BEGIN

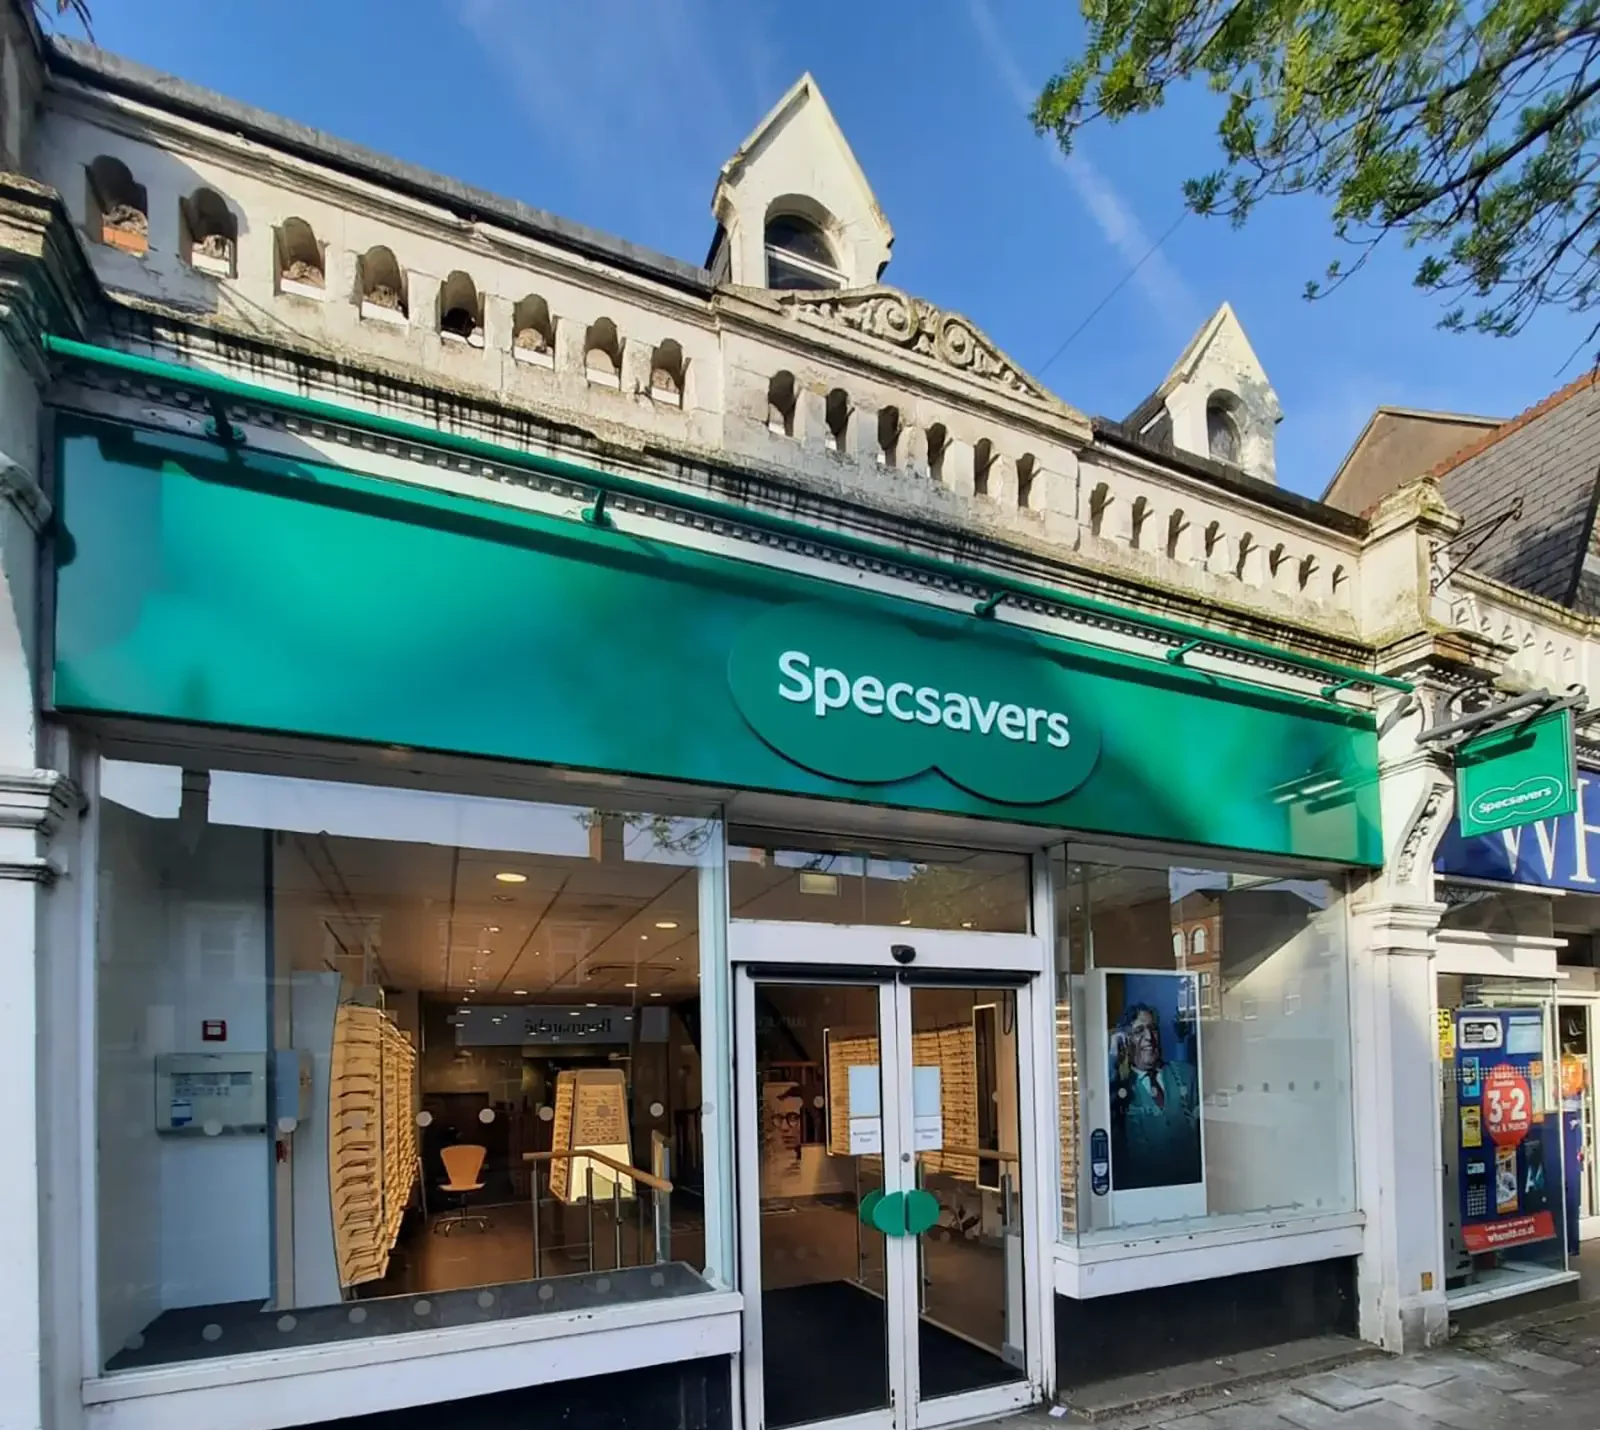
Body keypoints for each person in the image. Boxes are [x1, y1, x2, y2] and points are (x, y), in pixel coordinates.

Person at [1110, 1001, 1201, 1191]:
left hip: (1190, 1188)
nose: (1149, 1037)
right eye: (1139, 1031)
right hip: (1144, 1191)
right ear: (1126, 1041)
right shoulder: (1121, 1088)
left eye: (1153, 1029)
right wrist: (1114, 1058)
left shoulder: (1186, 1074)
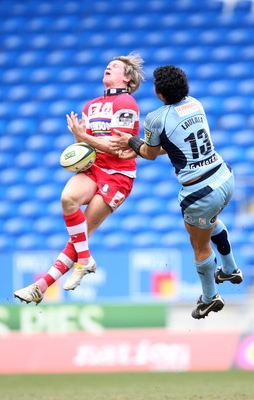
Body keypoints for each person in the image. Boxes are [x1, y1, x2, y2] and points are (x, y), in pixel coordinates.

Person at [110, 65, 243, 319]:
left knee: (199, 245)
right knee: (211, 222)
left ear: (159, 94)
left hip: (200, 192)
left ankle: (209, 298)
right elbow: (174, 144)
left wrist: (130, 141)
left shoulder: (156, 118)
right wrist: (142, 146)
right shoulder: (195, 104)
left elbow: (149, 153)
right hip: (224, 177)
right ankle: (230, 268)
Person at [14, 53, 144, 305]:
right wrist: (78, 140)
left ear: (127, 78)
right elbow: (85, 146)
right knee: (68, 199)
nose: (108, 66)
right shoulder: (90, 106)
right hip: (94, 166)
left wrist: (84, 137)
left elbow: (118, 148)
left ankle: (41, 286)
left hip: (118, 174)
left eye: (115, 66)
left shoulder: (127, 102)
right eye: (108, 64)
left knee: (83, 230)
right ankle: (85, 261)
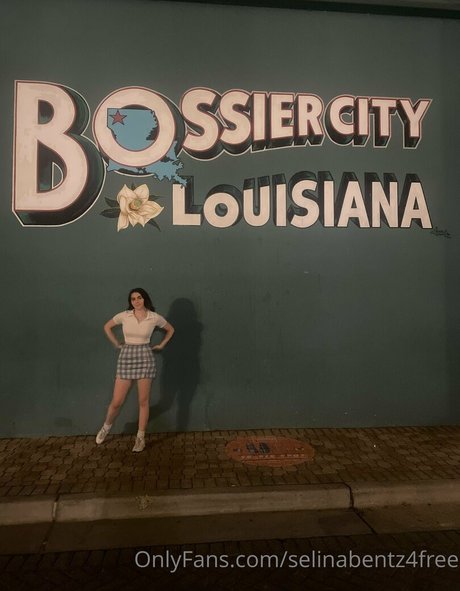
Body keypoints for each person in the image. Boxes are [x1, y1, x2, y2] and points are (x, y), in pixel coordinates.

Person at [96, 288, 175, 452]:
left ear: (145, 299)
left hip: (145, 357)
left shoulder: (154, 317)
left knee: (143, 401)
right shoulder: (125, 315)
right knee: (117, 401)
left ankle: (140, 438)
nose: (136, 301)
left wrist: (162, 344)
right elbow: (107, 326)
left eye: (139, 298)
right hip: (126, 356)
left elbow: (171, 329)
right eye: (133, 299)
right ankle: (106, 427)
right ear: (130, 301)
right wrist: (116, 343)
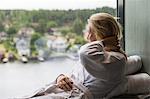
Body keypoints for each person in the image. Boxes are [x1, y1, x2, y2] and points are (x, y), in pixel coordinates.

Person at [25, 13, 150, 99]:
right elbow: (77, 73)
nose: (86, 34)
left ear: (98, 34)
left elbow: (84, 53)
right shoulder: (100, 55)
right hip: (64, 90)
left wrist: (104, 42)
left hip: (75, 96)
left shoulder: (116, 60)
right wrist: (61, 77)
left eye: (89, 30)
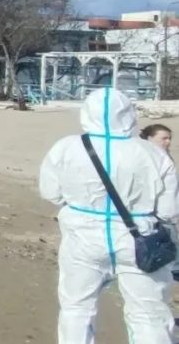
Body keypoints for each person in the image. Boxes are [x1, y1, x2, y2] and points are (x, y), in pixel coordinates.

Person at [39, 88, 179, 343]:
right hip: (139, 237)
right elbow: (169, 211)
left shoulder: (67, 147)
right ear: (129, 114)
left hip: (83, 236)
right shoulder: (152, 153)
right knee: (149, 314)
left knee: (77, 308)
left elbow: (51, 192)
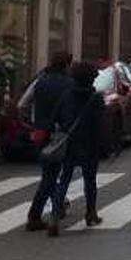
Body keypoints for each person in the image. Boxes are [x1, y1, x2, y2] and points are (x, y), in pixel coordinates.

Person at [48, 61, 105, 237]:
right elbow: (100, 125)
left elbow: (55, 117)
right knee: (90, 181)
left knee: (64, 179)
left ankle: (54, 216)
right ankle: (90, 213)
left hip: (70, 142)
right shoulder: (95, 98)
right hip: (89, 144)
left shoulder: (67, 96)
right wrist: (106, 147)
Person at [25, 52, 74, 232]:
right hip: (60, 134)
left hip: (40, 133)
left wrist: (31, 122)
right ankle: (35, 215)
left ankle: (56, 206)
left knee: (49, 173)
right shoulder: (69, 84)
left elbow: (23, 104)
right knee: (51, 176)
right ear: (67, 65)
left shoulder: (40, 81)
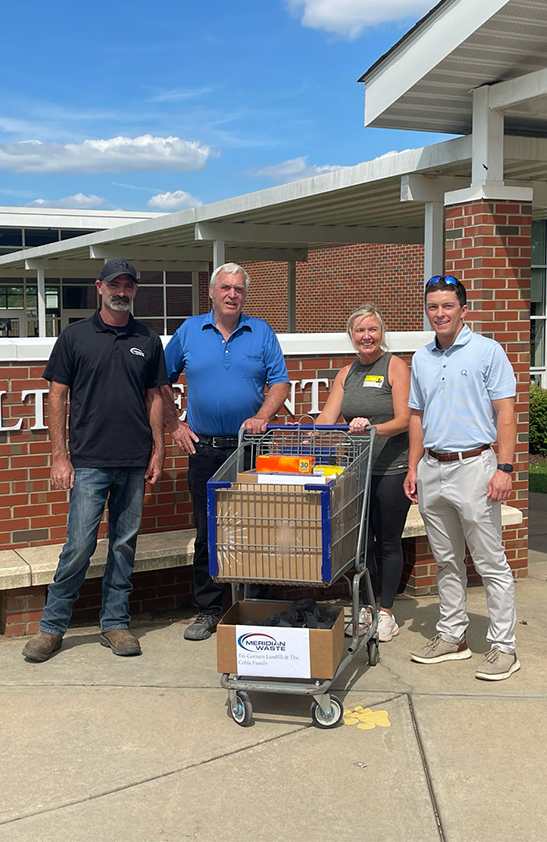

END

• [Assignment]: Where the data above reaches the line holding "right shoulder: (90, 106)", begin printing, and stop after the line holding "right ankle: (85, 261)". Each line must be reproduced exactly, with nothing else added.

• [Reply]:
right shoulder: (90, 106)
right hip: (94, 166)
left wrist: (84, 137)
left elbow: (118, 148)
left ankle: (41, 286)
left hip: (118, 174)
left eye: (115, 66)
left shoulder: (127, 102)
right eye: (108, 64)
left knee: (83, 230)
right ankle: (85, 261)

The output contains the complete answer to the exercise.